SNIP: Between the town of Elko, Nevada, and the Idaho border stretches some of the most remote land in the Lower 48, rolling hills and arid basins as far as the eye can see. Last July, this section of the Owyhee Desert was scorched by a fierce, fast-moving blaze with 40-foot flames, the largest wildfire in state history. In the end, the Martin Fire burned 435,000 acres, including some of the West’s finest sagebrush habitat. Now, the raw range wind whips up the bare earth into enormous black clouds that roil on the horizon.

Once rare, fires that large, hot and destructive are now common in the Great Basin, a 200,000-square-mile region of mountains and valleys that includes all of Nevada and much of Utah, as well as parts of California, Idaho and Oregon.

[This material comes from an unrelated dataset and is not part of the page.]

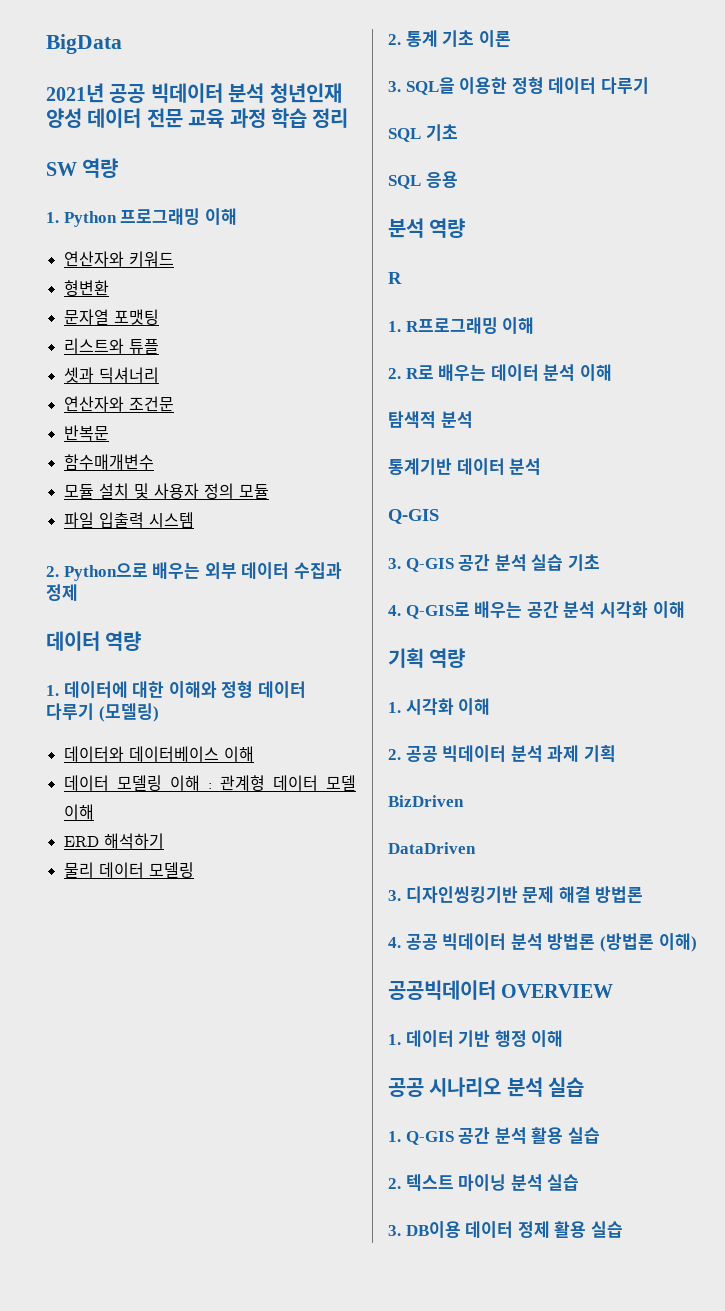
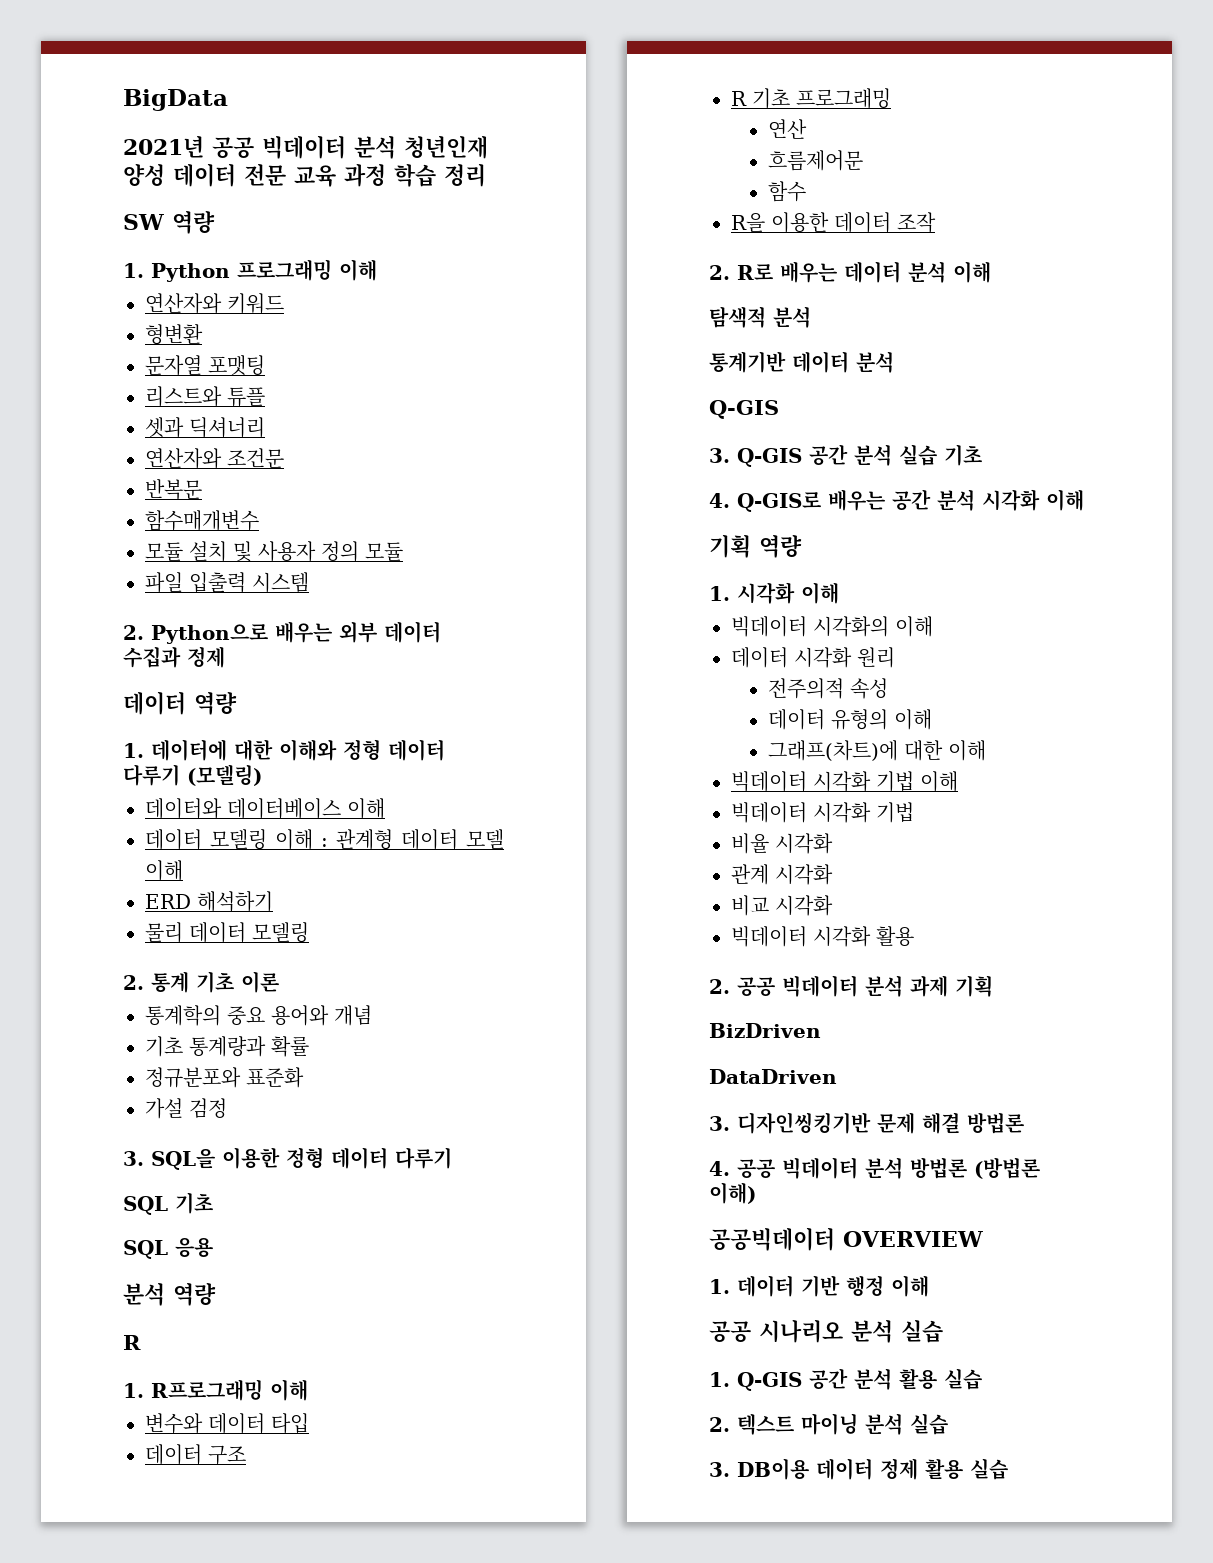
(511, 38) none -> [145,1005,372,1026] [145,1036,309,1057] [145,1067,304,1088] [145,1098,227,1119] // 통계학의 중요 용어와 개념 // 기초 통계량과 확률 // 정규분포와 표준화 // 가설 검정
(535, 325) none -> [145,1413,309,1434] [145,1444,246,1465] [731,88,891,109] [768,119,808,139] [768,150,864,171] [768,181,807,202] [731,212,936,233] // 변수와 데이터 타입 // 데이터 구조 // R 기초 프로그래밍 // 연산 // 흐름제어문 // 함수 // R을 이용한 데이터 조작
(491, 706) none -> [731,616,933,637] [731,647,895,668] [768,678,889,699] [768,709,933,730] [768,740,987,761] [731,771,958,792] [731,802,914,823] [731,833,833,854] [731,864,833,885] [731,895,833,916] [731,926,914,947] // 빅데이터 시각화의 이해 // 데이터 시각화 원리 // 전주의적 속성 // 데이터 유형의 이해 // 그래프(차트)에 대한 이해 // 빅데이터 시각화 기법 이해 // 빅데이터 시각화 기법 // 비율 시각화 // 관계 시각화 // 비교 시각화 // 빅데이터 시각화 활용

But despite the rising fire risk, a general lack of attention is putting the rangeland in growing danger.

The fire problem “risks permanent loss” of the ecosystem, according to Jolie Pollet, a fire ecologist and the Bureau of Land Management’s division chief for fire planning and fuels management. This is a genuine crisis, she said, and it demands greater urgency and attention than it is currently getting.

“The general public, especially urban areas, doesn’t seem to have an appreciation for the impacts on these landscapes, since the areas are so sparsely populated,” she said.

The new ferocity of rangeland fires has an old culprit: cheatgrass, an annual originally from Eurasia that was brought to this country in cattle feed, packing material and ships’ ballast in the late 1800s. It has since proliferated through overgrazing and development. The grass burns easily and often, and it thrives on fire. In intense blazes, when native shrubs perish, cheatgrass simply drops its seeds and then expands into the burned areas. The areas of greatest fire risk in the Great Basin have a high correlation with the areas of highest cheatgrass incursion, and the increasingly dry and arid climate brought by climate change is encouraging its spread. The Great Basin now has the nation’s highest wildfire risk.

Historically, sagebrush habitat burned about once every century or less, but now it happens around every five to 10 years. Over the past two decades, more than 15 million acres of sagebrush have been permanently lost to fire, according to the BLM, 9 million of them since 2014. Overall, since 2000, more acres of shrubland or grasssland have burned than forest.

If sagebrush decline continues, the approximately 350 species that depend on it are in serious trouble. The Martin Fire burned some of the best sage grouse habitat in the country and destroyed more than 35 grouse mating grounds, or leks. The fires also harm watersheds, cause erosion and destroy wildlife corridors used by pronghorn antelope, mule deer and elk.